= Plantà =

Finishing touches to the plantá of Cuba-Literato Azorín streets in 2013

The plantá (which comes from the verb to plant; in Valencian, plantà) is the act of erecting a Falla or bonfire monument, in the Fallas or the Bonfires of Saint John, festivals held respectively in March and June in different localities of the community of Valencia (Spain).The plantà is currently considered the exact moment when the falla or bonfire is completely finished and ready to be visited, with all its "ninots" (human figures made of combustible materials, such as cardboard or wood, which has a critical or mocking nature), posters and a variety of features (lights, matted grass, interpretive signs...).

In the Fallas of Valencia, the plantá takes place on March 14–15, when all the Falla monuments must be positioned correctly.

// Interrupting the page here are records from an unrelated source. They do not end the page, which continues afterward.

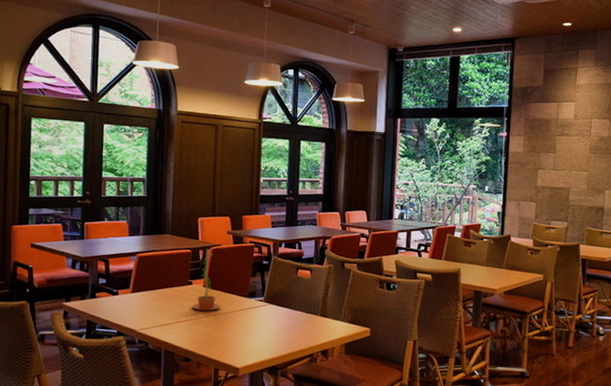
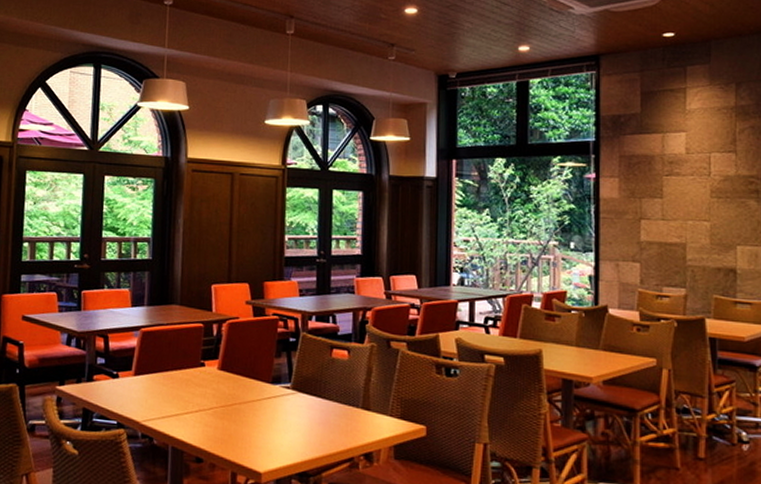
flower pot: present [191,249,221,311] -> none [204,323,239,399]

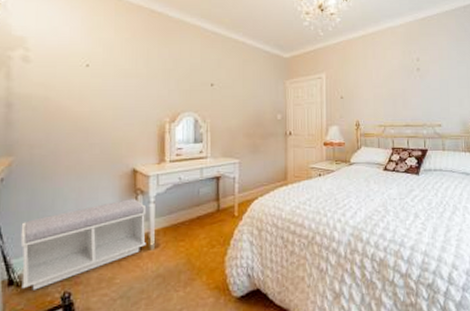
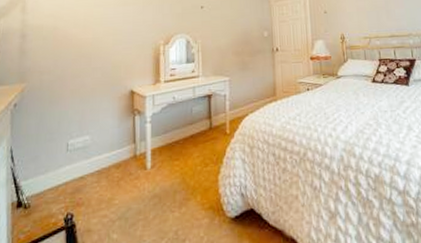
bench: present [20,199,147,290] -> none [29,119,143,212]

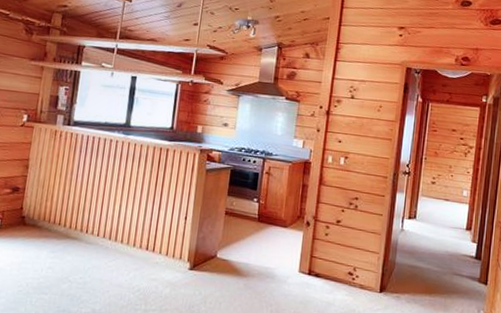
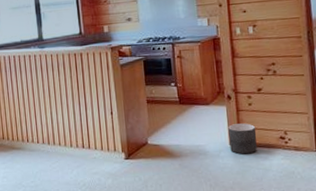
planter: none [298,251,328,285] -> present [228,123,257,155]

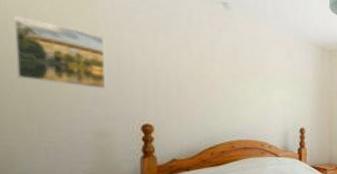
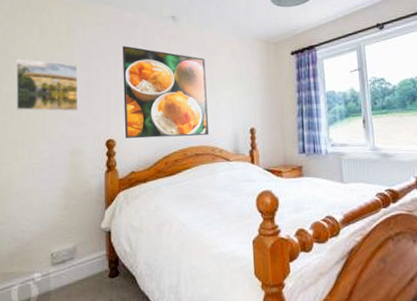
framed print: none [163,25,259,131] -> present [122,46,210,139]

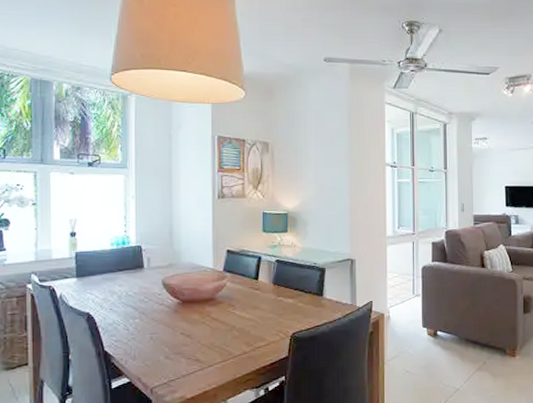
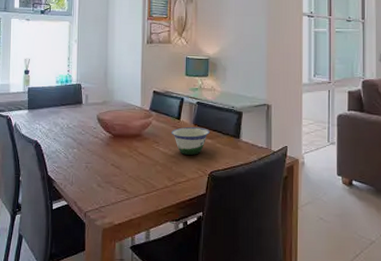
bowl: none [248,286,291,317] -> present [171,126,210,155]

The reason is that the jury appointed by the Central Fallera committee has to go to the next day to assess the falla. Formerly, the plantà began and ended the same day but, due to the complexity of the monuments and the fact that the makers of Fallas are responsible for several Fallas monuments at the same time, it usually begins a few days before beginning on March 10, making it a five-day affair. The burning of the Falla or cremá is carried out four days later, on the night of March 19.

In the Bonfires of Saint John which are celebrated in the city of Alicante, the plantá takes place on June 20. As in Valencia, the next day the jury visits each bonfire before later awarding the prizes in each category. The cremá also takes place four days later, on the night of June 24 to 25.